Dude, I live in Wyoming. We do not do Cornhuskers. . My children were 6 and 2. Most good memories revolve around interacting with them.
You expect me to remember the events of a random year, almost 30 years ago? And no, I don’t remember the Nebraska Cornhuskers. I don’t even know what it means, let alone remember it.
Now that's just careless. Can you remember the last place you had it? Maybe a prayer to St Anthony? 1995? I was 27, left first job out of college after 5 years, moved to Dublin almost doubling my salary and maintained a principled position of never having heard of Nebraska Cornhuskers. '95 was a good year.
My wife, not yet my wife then, moved in with me that year, pregnant with our eldest. We met the year before. I was also working about a couple of hundred yards from where I am now in a completely different job.
I was living in South Africa. South Africa (Springboks) beat New Zealand (All Blacks) 15 - 12 in the Rugby World Cup final at the Ellis Park stadium, Johannesburg. We watched it on TV and what a BBQ / Party we had afterward!
I was 9, and probably pretty boring if you weren't into dinosaurs. We'd just moved a couple years prior to one of the very few states without a single Division I school, so college sports (including the Cornhuskers) had probably fled my mind completely. Michael Jordan had "retired", so I didn't care about the NBA anymore either. Might only be interesting from a periodization point of view, but maybe this is the year from which we can date the beginning of my long slide into not caring about sports at all.

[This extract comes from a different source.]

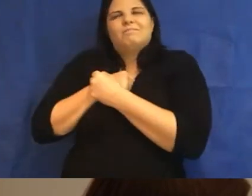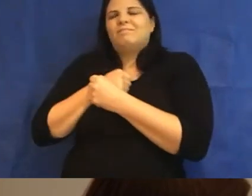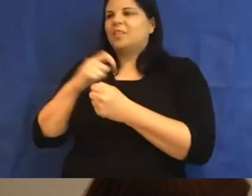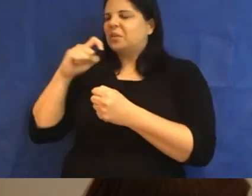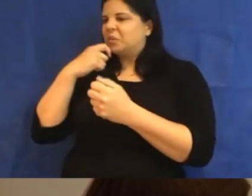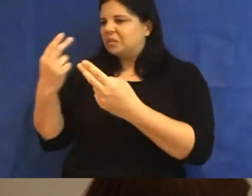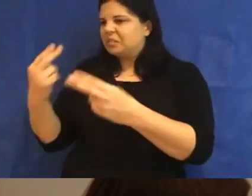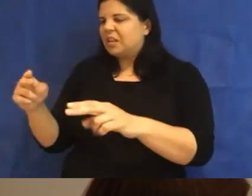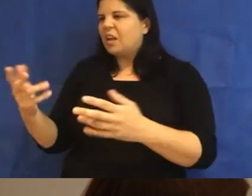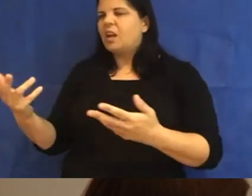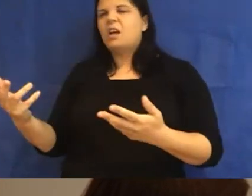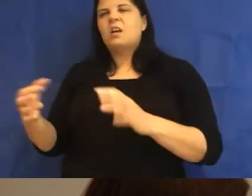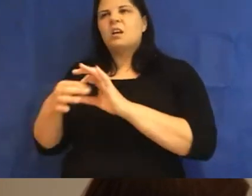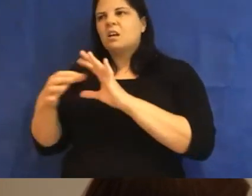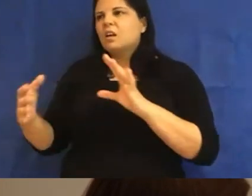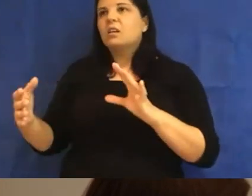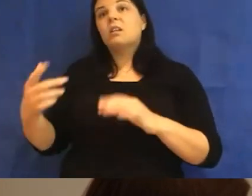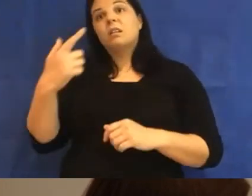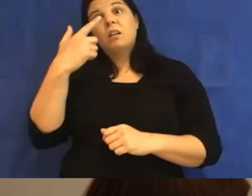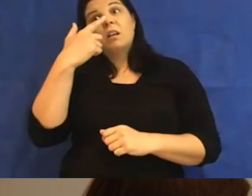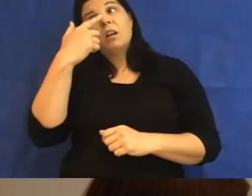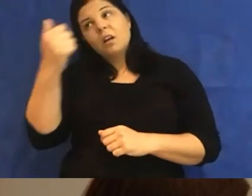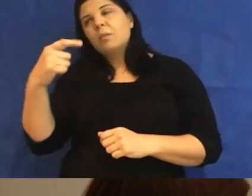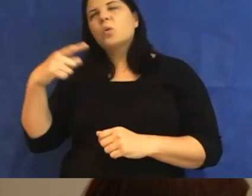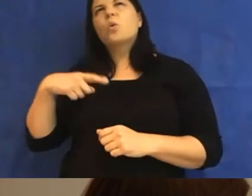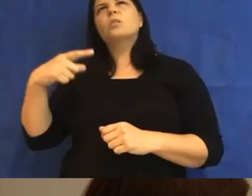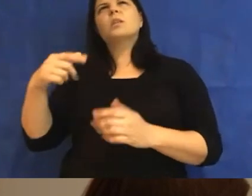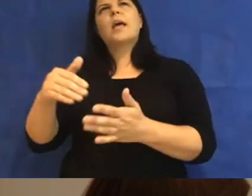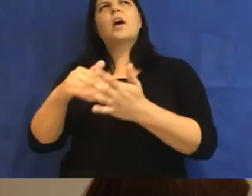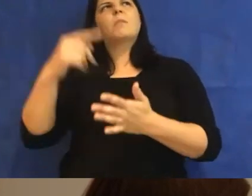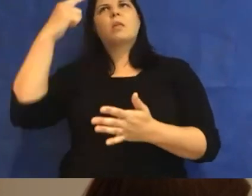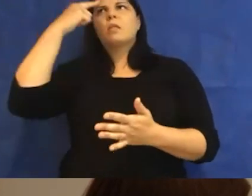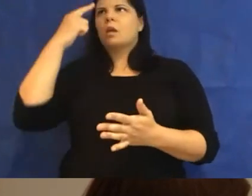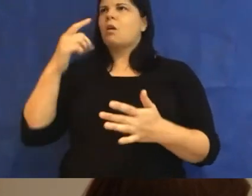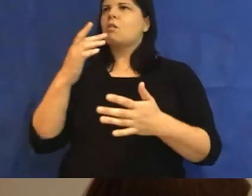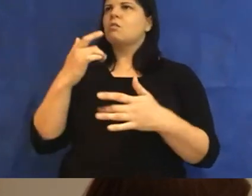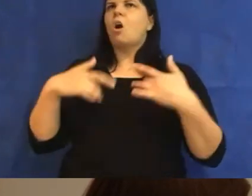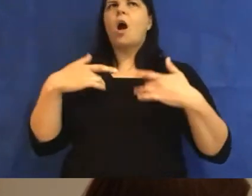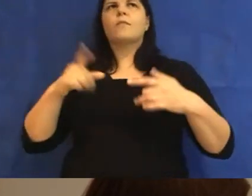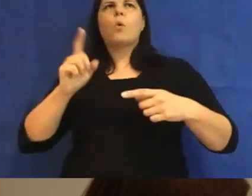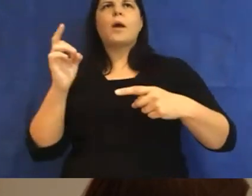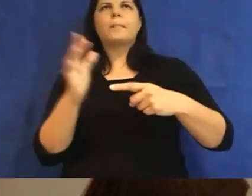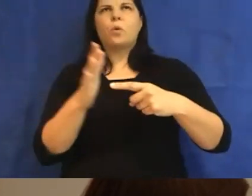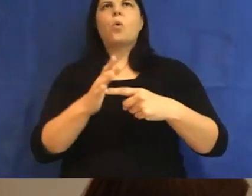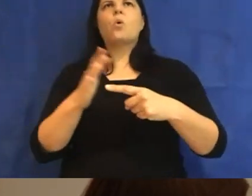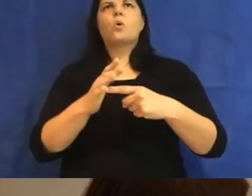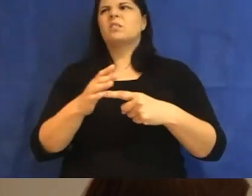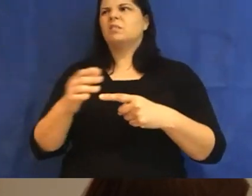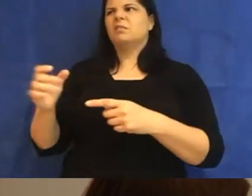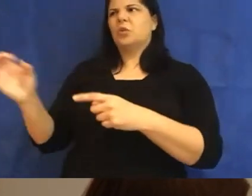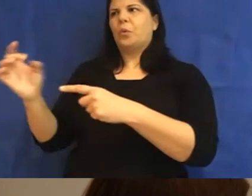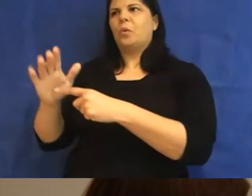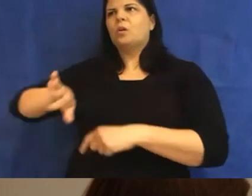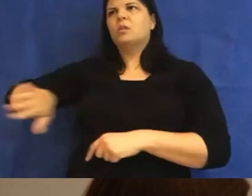bringing into focus what really matters in life. It makes your egoic yearnings become greatly insignificant. Their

Ha ha, Rugby teams representing South Arica at national level have a springbok emblem on the jersey - hence they're known as the 'Springboks.'
Sardinia... 1 year old JT chillin with her "adopted" italian grandparents (aka, the elderly couple next door who would baby sit me and feed me espresso from teaspoons)
1995 was the year I collected about a dozen old IBM PCs and ATs, four printers, a fax machine (all donations from companies that had replaced them with newer equipment), refurbished them, got several companies to donate software, and carted the whole mess from the east coast to a small, Catholic elementary school serving an Apache Indian reservation in northern New Mexico to set up a computer lab for them.

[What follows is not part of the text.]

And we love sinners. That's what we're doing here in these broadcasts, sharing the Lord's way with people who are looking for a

I saw this thread title again, and for a moment, thought it said "1885". I was looking for a spare flux capacitor back then.

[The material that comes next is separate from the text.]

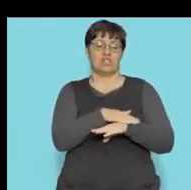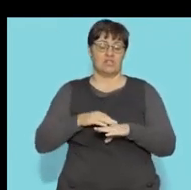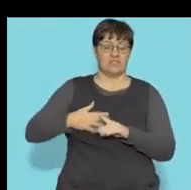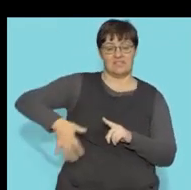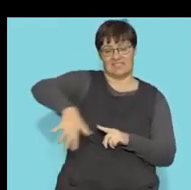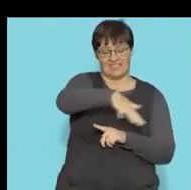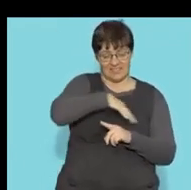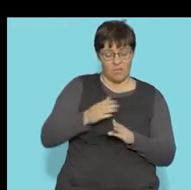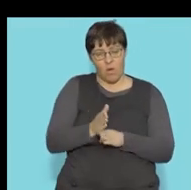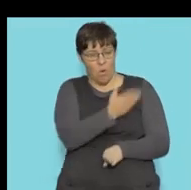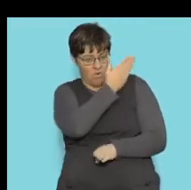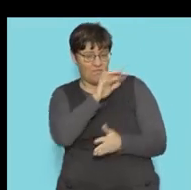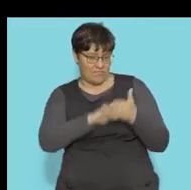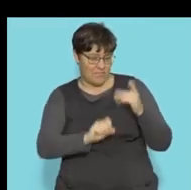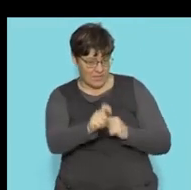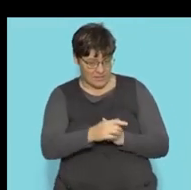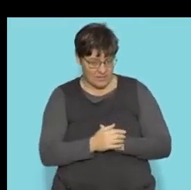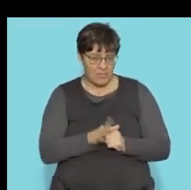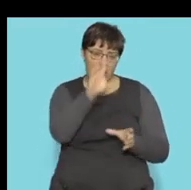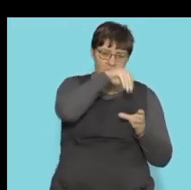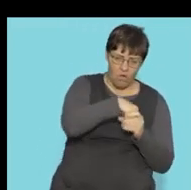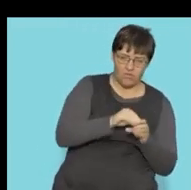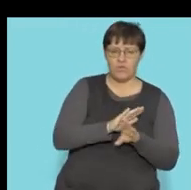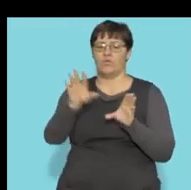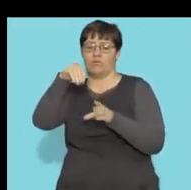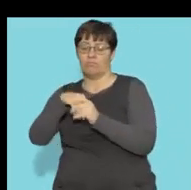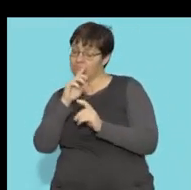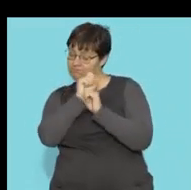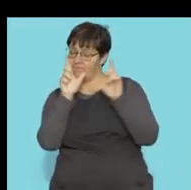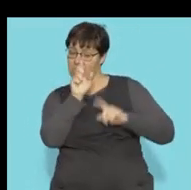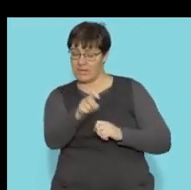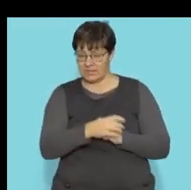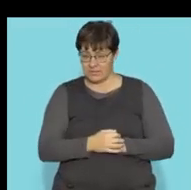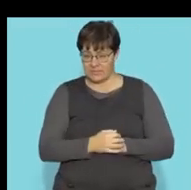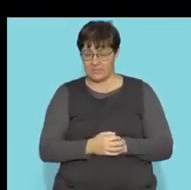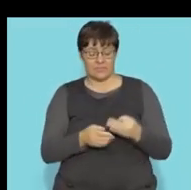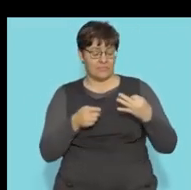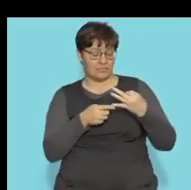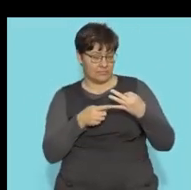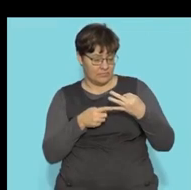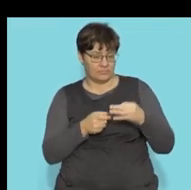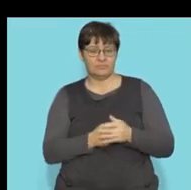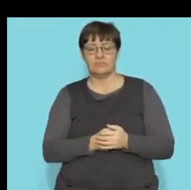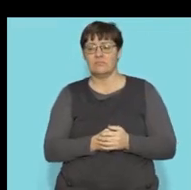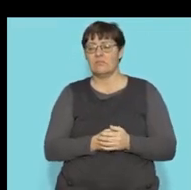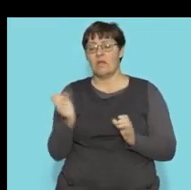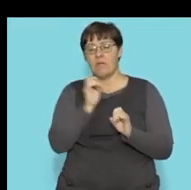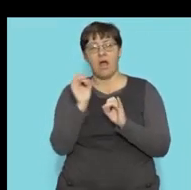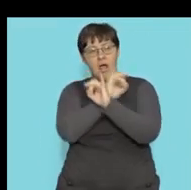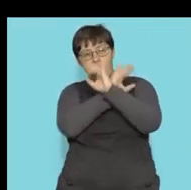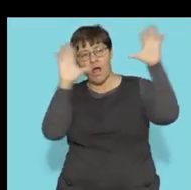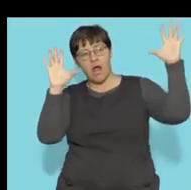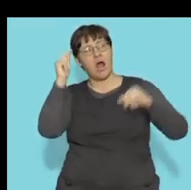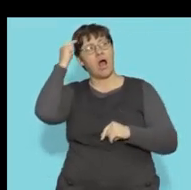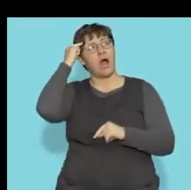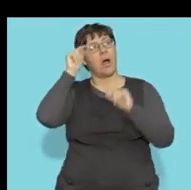So please just be aware of what's included and what is not included. Lastly, it is very important to visualize the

I was 13 and saw Jefferson Starship, Procol Harum, and Steppenwolfe play at some concert targeted at boomers I guess. I enjoyed it.
BTW, many say the best college football team ever. Could eat the Wyoming Cowboys for breakfast. Why do you ask?
Where was I? Oh well, I don't know, do people exist somewhere before their birth? Maybe a pre-life paradise... or maybe my previous life. Maybe the matter that composes my body today was scattered across the earth before I consumed it to develop my body. Ek... this is getting kinda grotesque. But I do get jealous of people that got to experience the 90s, I really like the chunky computers of the time. Especially the dial-up modem. In 1995, 486 computers were pretty common, and Windows 95 was introduced, bringing huge change to the desktop experience. It gave birth to the "start button" layout we are all used to today. Apple was also really dying at the time since Jobs had quit the company. Yeah... maybe if I was alive that's where I'd be, maybe in some university full of beige CRT monitors sitting on top the chunky Pentium machines, learning C and C++ and machine language and the Java version of the time. I'd be handing in my assignment work to professors with floppy disks. Although I did that already as a prank to one of my professors in 2020 right before the pandemic. But you know... if previous lives were a thing maybe I did do that before I faced an unfortunate early death. It would make sense. 12-year old me had a Celeron laptop way back, and he installed every retro operating system there is on a virtual machine for hours on end. I guess I was re-connecting with reminiscence over my old life, or something... Anyway, did I go on for too long? Sorry.. I jump at such chances.
I was a free agent computer troubleshooter, wrangling wild computer technology in California. I was considering going to Kuwait to wrangle there.
Let's see... I was living in the NY Tri-State area with my wife and three-year-old daughter, working at a music store, playing with a tribute band, and driving a VW Rabbit.